• _TEXTAUSZUG_
Magazin Wirtschaft

Die Region greift nach den Sternen

Transformation ist das Stichwort: Die Automotive-Branche wird den Strukturwandel meistern, dürfte die Region aber nicht mehr so stark dominieren wie in den vergangenen Jahrzehnten. Andere Hoch­technologiebranchen gewinnen an Bedeutung – etwa die Luft- und Raumfahrttechnik.
Dies zeigen die Zahlen des Wirtschaftsministeriums: Demnach beschäftigt die Branche in Baden-Württemberg rund 16.000 Menschen und erwirtschaftet einen Umsatz von über fünf Milliarden Euro pro Jahr. Davon werden 17,5 Prozent wieder in Forschung und Entwicklung investiert. „Es ist viel zu wenig bekannt, wie stark wir in der Luft- und Raumfahrt bereits jetzt sind“, sagt IHK-Präsident Claus Paal. „Und das Potenzial ist mit Sicherheit noch viel größer.“ Besonders für Unternehmen, die bisher fast ausschließlich von der Automobilindustrie abhängig sind, biete dieser stark wachsende Sektor eine Chance, so Paal.
Rigo-Geschäftsführer Angel Canadas mit einem Präzisionsteil für eine Forschungsmission.
Es gibt in der Region Stuttgart Unternehmen, die diese Chance schon vor Jahren beim Schopf gepackt haben. Zum Beispiel die Rigo GmbH in Sersheim bei Vaihingen/Enz. „Wenn heute immer wieder von Transformation der Industrie die Rede ist, und dass die Abhängigkeit unserer Region vom Automotive-Sektor reduziert werden muss, kann ich nur sagen: Diesen Weg haben wir erfolgreich eingeschlagen“, sagt Geschäftsführer Angel Canadas.

• _AUFGABE 1_
Wie viele Menschen beschäftigt die Luft- und Raumfahrtbranche in Baden-Württemberg laut dem Textauszug?
Der Textauszug und die Datensätze stammen aus verschiedenen Quellen.

• _BEREITGESTELLTE DATEN_
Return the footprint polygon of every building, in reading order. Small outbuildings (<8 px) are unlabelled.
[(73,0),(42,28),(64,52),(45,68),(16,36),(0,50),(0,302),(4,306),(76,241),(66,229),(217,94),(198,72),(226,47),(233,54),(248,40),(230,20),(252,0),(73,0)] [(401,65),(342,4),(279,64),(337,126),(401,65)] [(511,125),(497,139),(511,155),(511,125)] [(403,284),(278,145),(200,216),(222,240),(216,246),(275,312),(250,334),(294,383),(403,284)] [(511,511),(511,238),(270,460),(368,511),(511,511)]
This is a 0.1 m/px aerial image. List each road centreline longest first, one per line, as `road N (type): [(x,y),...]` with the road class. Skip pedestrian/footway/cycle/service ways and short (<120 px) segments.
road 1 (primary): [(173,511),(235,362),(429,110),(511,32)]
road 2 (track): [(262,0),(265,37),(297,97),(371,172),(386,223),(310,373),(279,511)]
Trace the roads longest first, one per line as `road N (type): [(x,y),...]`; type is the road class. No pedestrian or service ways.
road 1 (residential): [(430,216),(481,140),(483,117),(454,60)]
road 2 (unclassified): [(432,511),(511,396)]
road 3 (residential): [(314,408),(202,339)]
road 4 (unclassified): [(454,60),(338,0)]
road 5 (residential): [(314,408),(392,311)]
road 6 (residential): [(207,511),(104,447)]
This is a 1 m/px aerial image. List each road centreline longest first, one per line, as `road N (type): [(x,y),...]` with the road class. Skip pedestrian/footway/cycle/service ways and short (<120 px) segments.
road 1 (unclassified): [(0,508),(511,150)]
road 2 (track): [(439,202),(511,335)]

--

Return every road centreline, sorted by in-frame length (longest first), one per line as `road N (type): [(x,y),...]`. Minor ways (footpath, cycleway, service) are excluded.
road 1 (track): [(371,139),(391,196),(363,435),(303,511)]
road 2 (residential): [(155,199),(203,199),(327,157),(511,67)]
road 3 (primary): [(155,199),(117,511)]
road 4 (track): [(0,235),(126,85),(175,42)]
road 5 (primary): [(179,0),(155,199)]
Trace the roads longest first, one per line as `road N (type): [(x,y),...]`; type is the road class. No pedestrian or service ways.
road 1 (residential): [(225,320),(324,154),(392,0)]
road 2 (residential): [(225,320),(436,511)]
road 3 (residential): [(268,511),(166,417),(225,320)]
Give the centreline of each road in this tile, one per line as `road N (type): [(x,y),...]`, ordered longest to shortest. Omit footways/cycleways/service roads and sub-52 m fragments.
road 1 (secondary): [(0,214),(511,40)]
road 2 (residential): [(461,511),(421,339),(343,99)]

• _AUFGABE 2_
Ändere in den Datensätzen alles von der Zeile mit "Return the footprint" bis hinunter zur Zeile mit "road 2 (track): [(439,202),(511,335)]", indem du "centreline" durch "centerline" ersetzt, und gib nur diese Zeilen mit sonst unverändertem Inhalt wieder.

• _KORREKTE LÖSUNG 1_
Rund 16.000 Menschen.

• _KORREKTE LÖSUNG 2_
Return the footprint polygon of every building, in reading order. Small outbuildings (<8 px) are unlabelled.
[(73,0),(42,28),(64,52),(45,68),(16,36),(0,50),(0,302),(4,306),(76,241),(66,229),(217,94),(198,72),(226,47),(233,54),(248,40),(230,20),(252,0),(73,0)] [(401,65),(342,4),(279,64),(337,126),(401,65)] [(511,125),(497,139),(511,155),(511,125)] [(403,284),(278,145),(200,216),(222,240),(216,246),(275,312),(250,334),(294,383),(403,284)] [(511,511),(511,238),(270,460),(368,511),(511,511)]
This is a 0.1 m/px aerial image. List each road centerline longest first, one per line, as `road N (type): [(x,y),...]` with the road class. Skip pedestrian/footway/cycle/service ways and short (<120 px) segments.
road 1 (primary): [(173,511),(235,362),(429,110),(511,32)]
road 2 (track): [(262,0),(265,37),(297,97),(371,172),(386,223),(310,373),(279,511)]
Trace the roads longest first, one per line as `road N (type): [(x,y),...]`; type is the road class. No pedestrian or service ways.
road 1 (residential): [(430,216),(481,140),(483,117),(454,60)]
road 2 (unclassified): [(432,511),(511,396)]
road 3 (residential): [(314,408),(202,339)]
road 4 (unclassified): [(454,60),(338,0)]
road 5 (residential): [(314,408),(392,311)]
road 6 (residential): [(207,511),(104,447)]
This is a 1 m/px aerial image. List each road centerline longest first, one per line, as `road N (type): [(x,y),...]` with the road class. Skip pedestrian/footway/cycle/service ways and short (<120 px) segments.
road 1 (unclassified): [(0,508),(511,150)]
road 2 (track): [(439,202),(511,335)]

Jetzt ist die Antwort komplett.